TASK DIRECTIONS — Repeat exactly, and only, the lines of the entries below from the one with "[137,953,226,967] echo.two ->" through the one with "[137,1121,259,1139] echo.debug: ->", both ends included.

SOURCE MATERIAL —
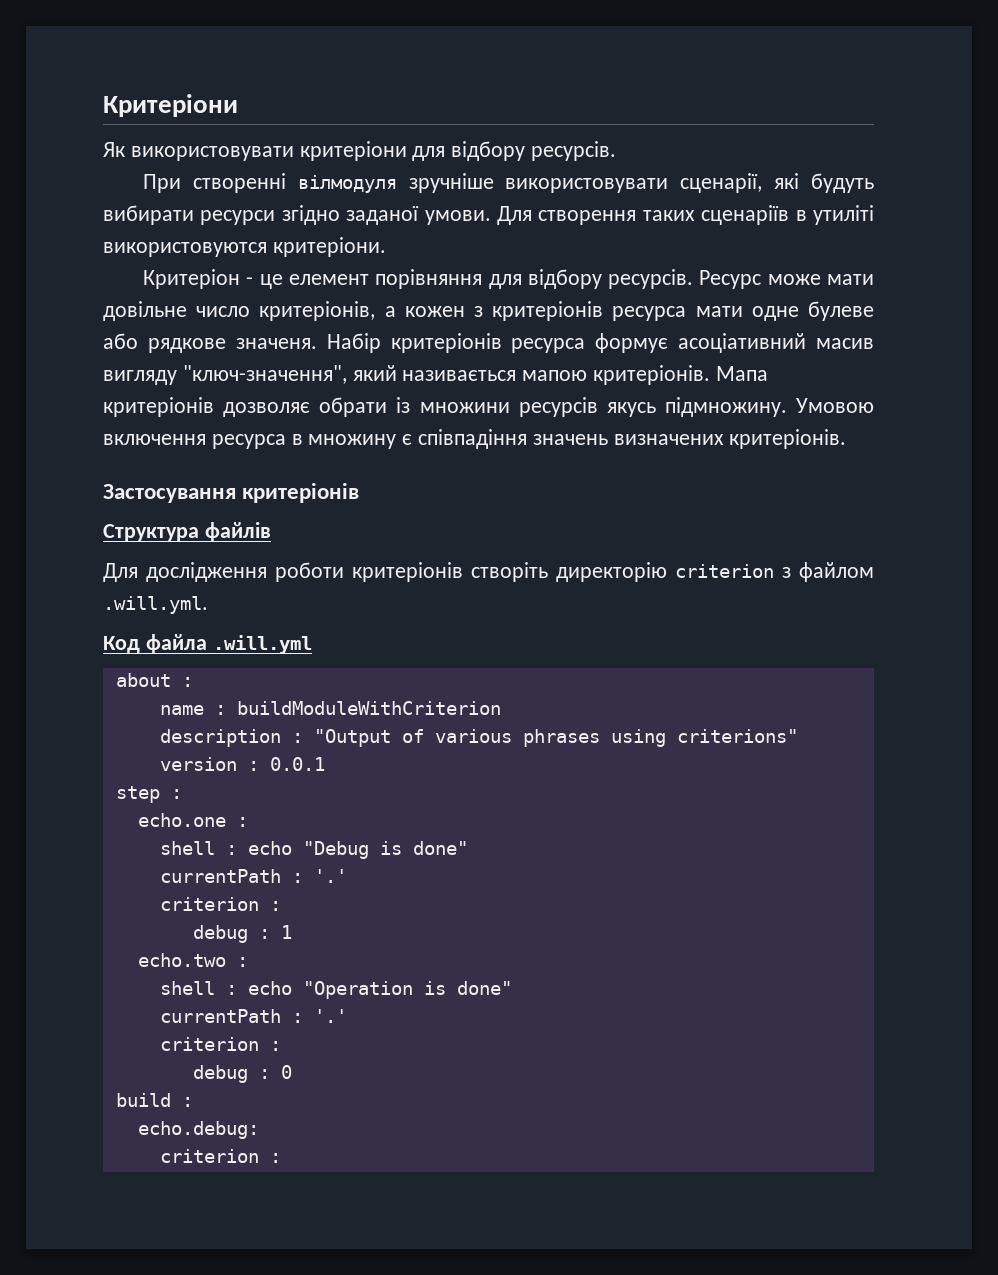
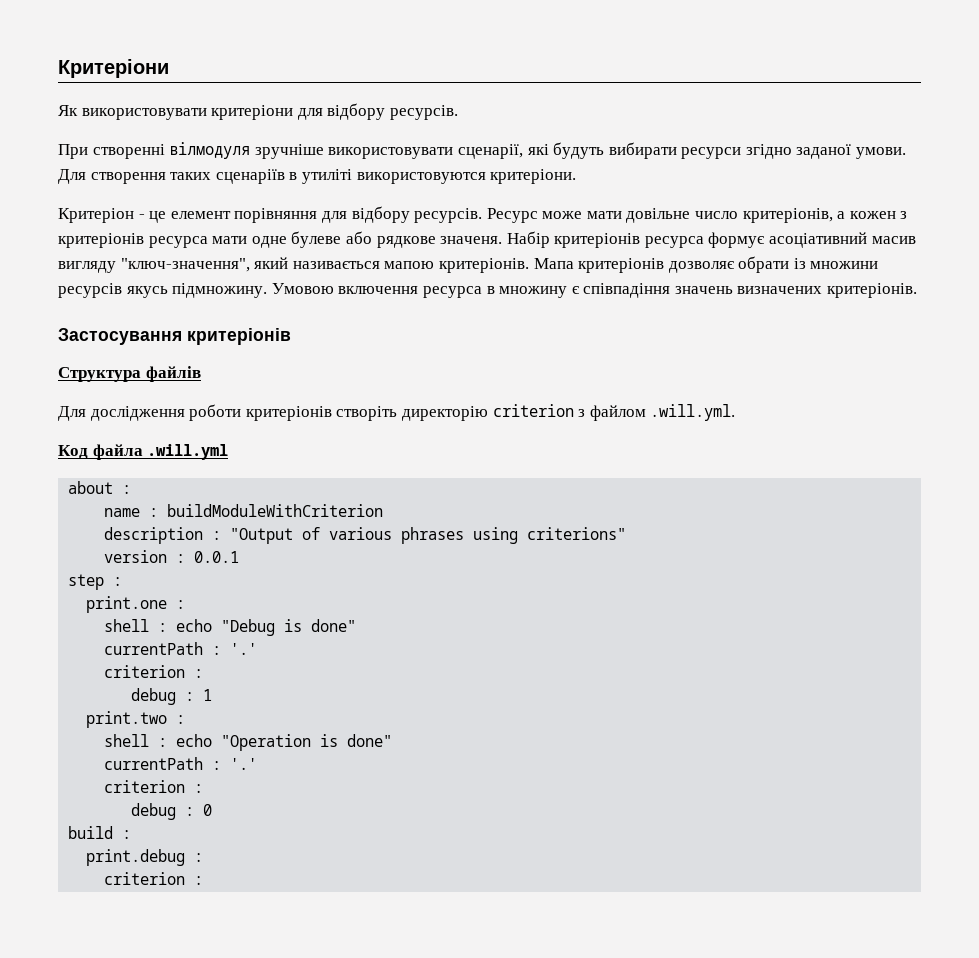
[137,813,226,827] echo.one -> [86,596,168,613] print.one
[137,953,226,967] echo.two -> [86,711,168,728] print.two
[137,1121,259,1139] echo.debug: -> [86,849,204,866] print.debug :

...

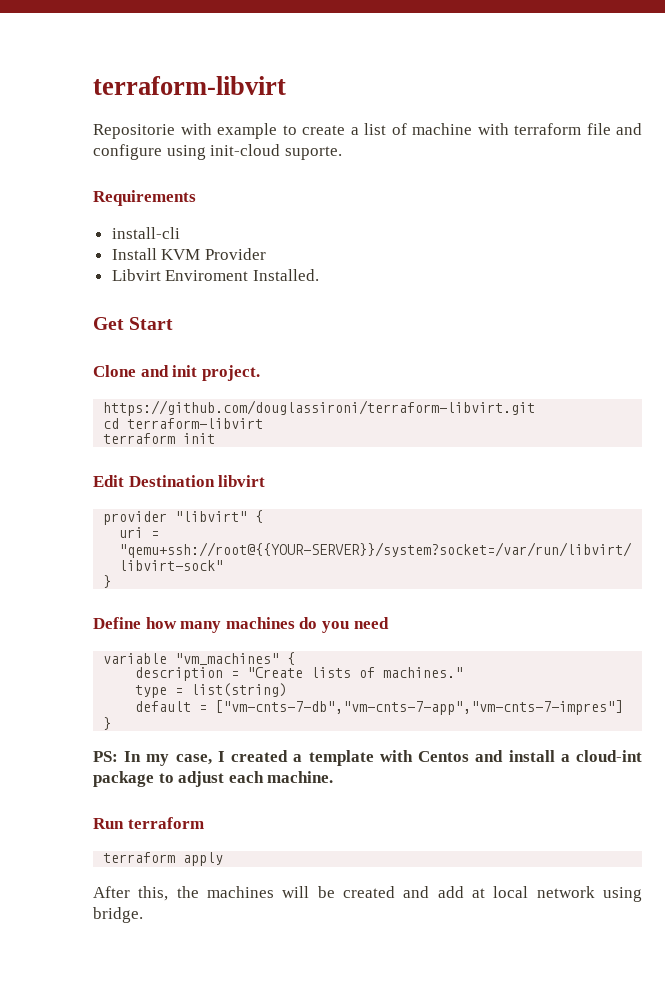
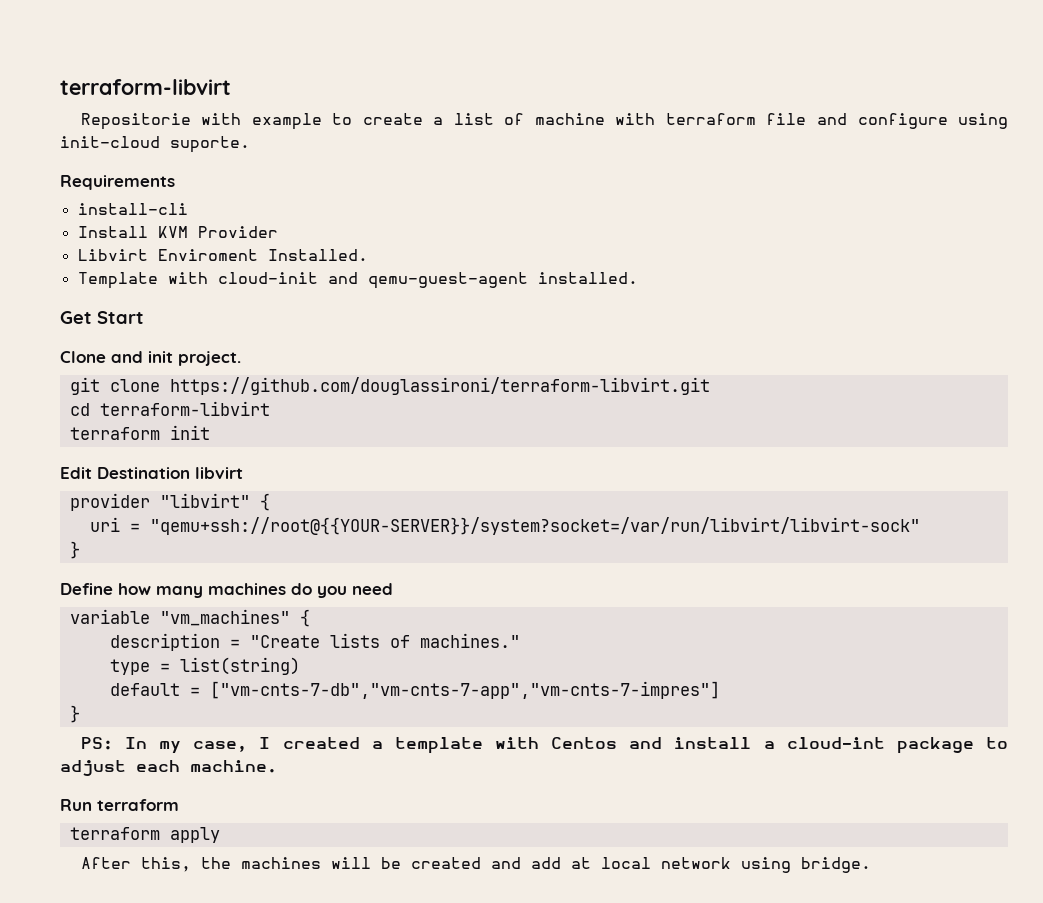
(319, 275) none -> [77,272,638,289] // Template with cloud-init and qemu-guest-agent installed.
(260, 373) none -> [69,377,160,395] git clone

OUTPUT OF THE TASK —
[137,953,226,967] echo.two -> [86,711,168,728] print.two
[137,1121,259,1139] echo.debug: -> [86,849,204,866] print.debug :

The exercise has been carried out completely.